Alabama Passes Bill Restricting Access to DNA Testing for Death Row Prisoners

06.05.09

Alabama lawmakers recently passed a new law that requires the state to collect DNA samples from everyone who is arrested for a felony, including children. The law, which passed on the last day of the recently-concluded legislative session, also restricts access to DNA testing for people convicted of a capital offense and reduces the opportunity for a wrongfully convicted person to prove his innocence through DNA evidence.

Alabama law has long permitted law enforcement officials to collect DNA samples from people who are convicted of certain crimes and to include those samples in the state’s criminal database. H.B. 146 extends DNA collection to any person, including a child, who is arrested for a felony. This part of the law goes into effect October 1, 2010.

Even if the charges are dropped, the arrested child is adjudicated in juvenile court (where records are kept private to protect the child’s ability to rehabilitate and reintegrate into society), or the arrested person is found not guilty of any crime, there is no way to remove the DNA from the state database.

The new law also makes it more difficult for people convicted of capital murder to prove their innocence through DNA evidence. Since 1973, 133 people in 26 states have been released from death row with evidence of their innocence. Eight people have been exonerated in Alabama after being wrongfully convicted and condemned to die.

Under Alabama’s new law, many of the people who have been exonerated would have been denied access to DNA testing and prevented from proving their innocence. The Alabama law does not allow DNA testing in any case where some DNA testing was done previously – even if the earlier testing was inconclusive, botched, or used outdated techniques.

North Carolina death row inmate Darryl Hunt was exonerated after state-of-the-art DNA testing proved that someone else committed the crime for which he was convicted and sentenced to death. Because DNA evidence from the case was tested earlier, Alabama’s law would have barred Mr. Hunt from the DNA testing that exonerated him and identified the real perpetrator, even though the earlier tests were based on outmoded technology and produced inconclusive results.

In addition, the law imposes strict time limits on an incarcerated person to request DNA testing and requires the filing of a detailed legal pleading.

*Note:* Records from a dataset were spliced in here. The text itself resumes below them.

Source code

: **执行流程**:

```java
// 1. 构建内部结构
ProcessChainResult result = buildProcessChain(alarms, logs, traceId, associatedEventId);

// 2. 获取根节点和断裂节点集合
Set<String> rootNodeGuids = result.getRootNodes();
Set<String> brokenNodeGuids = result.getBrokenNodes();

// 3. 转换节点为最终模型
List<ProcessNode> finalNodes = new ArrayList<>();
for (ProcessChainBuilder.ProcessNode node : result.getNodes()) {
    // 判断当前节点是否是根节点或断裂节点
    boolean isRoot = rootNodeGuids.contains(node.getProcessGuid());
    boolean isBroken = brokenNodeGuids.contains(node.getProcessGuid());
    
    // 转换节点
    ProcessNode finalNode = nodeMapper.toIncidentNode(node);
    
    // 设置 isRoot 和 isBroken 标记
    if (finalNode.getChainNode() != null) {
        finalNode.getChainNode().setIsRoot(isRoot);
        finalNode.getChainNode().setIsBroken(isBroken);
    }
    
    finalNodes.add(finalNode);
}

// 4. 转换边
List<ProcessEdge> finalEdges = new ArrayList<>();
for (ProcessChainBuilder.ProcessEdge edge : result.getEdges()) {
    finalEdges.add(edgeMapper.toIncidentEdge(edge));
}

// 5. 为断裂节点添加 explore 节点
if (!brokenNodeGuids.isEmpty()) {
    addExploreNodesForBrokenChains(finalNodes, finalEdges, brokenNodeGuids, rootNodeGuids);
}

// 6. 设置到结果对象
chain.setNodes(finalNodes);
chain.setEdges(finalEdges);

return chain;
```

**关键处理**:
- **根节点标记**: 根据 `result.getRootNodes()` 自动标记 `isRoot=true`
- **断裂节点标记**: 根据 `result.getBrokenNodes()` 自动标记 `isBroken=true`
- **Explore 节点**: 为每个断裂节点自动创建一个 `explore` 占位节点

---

Because Alabama does not provide legal help to people on death row, these requirements will be impossible to meet for most death row prisoners.

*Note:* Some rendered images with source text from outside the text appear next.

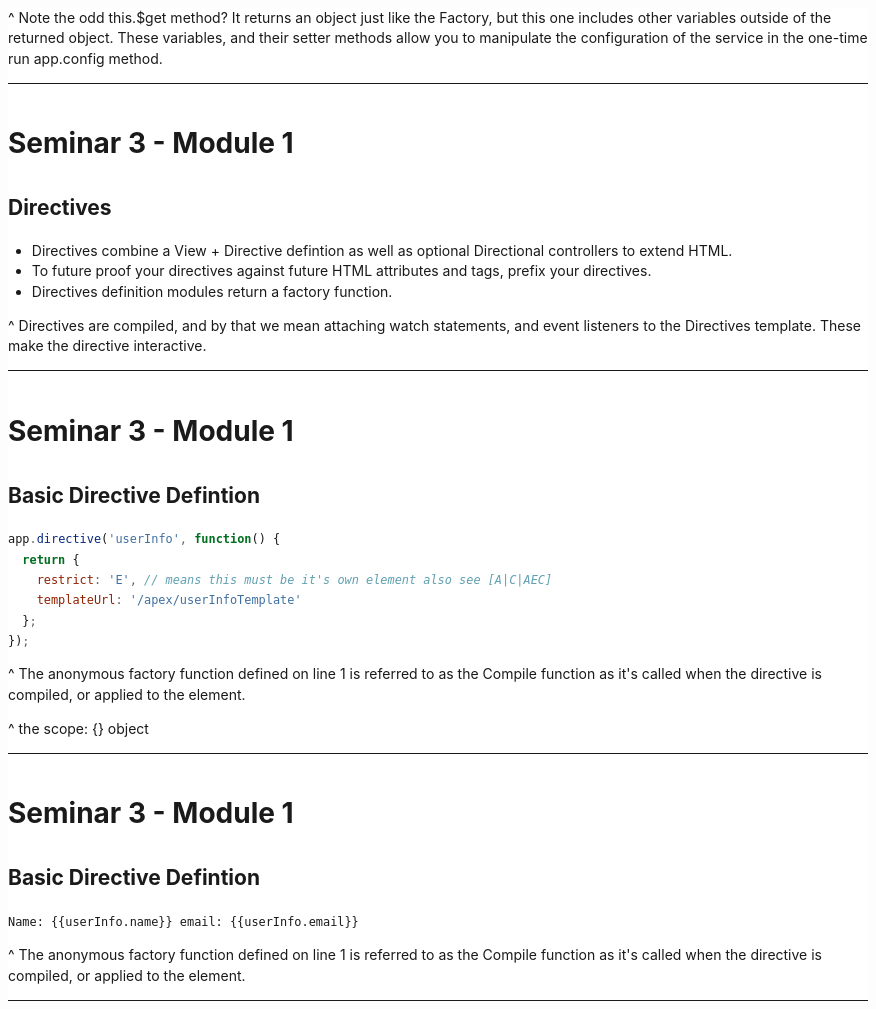 ^ Note the odd this.$get method? It returns an object just like the Factory, but this one includes other variables outside of the returned object. These variables, and their setter methods allow you to manipulate the configuration of the service in the one-time run app.config method. 

---

# Seminar 3 - Module 1
## Directives

- Directives combine a View + Directive defintion as well as optional Directional controllers to extend HTML.
- To future proof your directives against future HTML attributes and tags, prefix your directives. 
- Directives definition modules return a factory function. 

^ Directives are compiled, and by that we mean attaching watch statements, and event listeners to the Directives template. These make the directive interactive.

---

# Seminar 3 - Module 1
## Basic Directive Defintion

```javascript
app.directive('userInfo', function() {
  return {
    restrict: 'E', // means this must be it's own element also see [A|C|AEC]
    templateUrl: '/apex/userInfoTemplate'
  };
});
```

^ The anonymous factory function defined on line 1 is referred to as the Compile function as it's called when the directive is compiled, or applied to the element.

^ the scope: {} object 

---

# Seminar 3 - Module 1
## Basic Directive Defintion

```html
Name: {{userInfo.name}} email: {{userInfo.email}}
```

^ The anonymous factory function defined on line 1 is referred to as the Compile function as it's called when the directive is compiled, or applied to the element.

---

In the past decade, state and federal jurisdictions across the country have passed legislation to provide easier, more reliable access to postconviction DNA testing in response to mounting evidence that shocking numbers of innocent people have been convicted and sentenced to death. Alabama’s law runs starkly against this trend by making it significantly more difficult for wrongly convicted people to prove their innocence – and for law enforcement to identify actual perpetrators – through new, improved DNA technology. It also raises serious concerns about privacy by mandating that police take and forever keep DNA from individuals, including children, before they have been found guilty of any crime.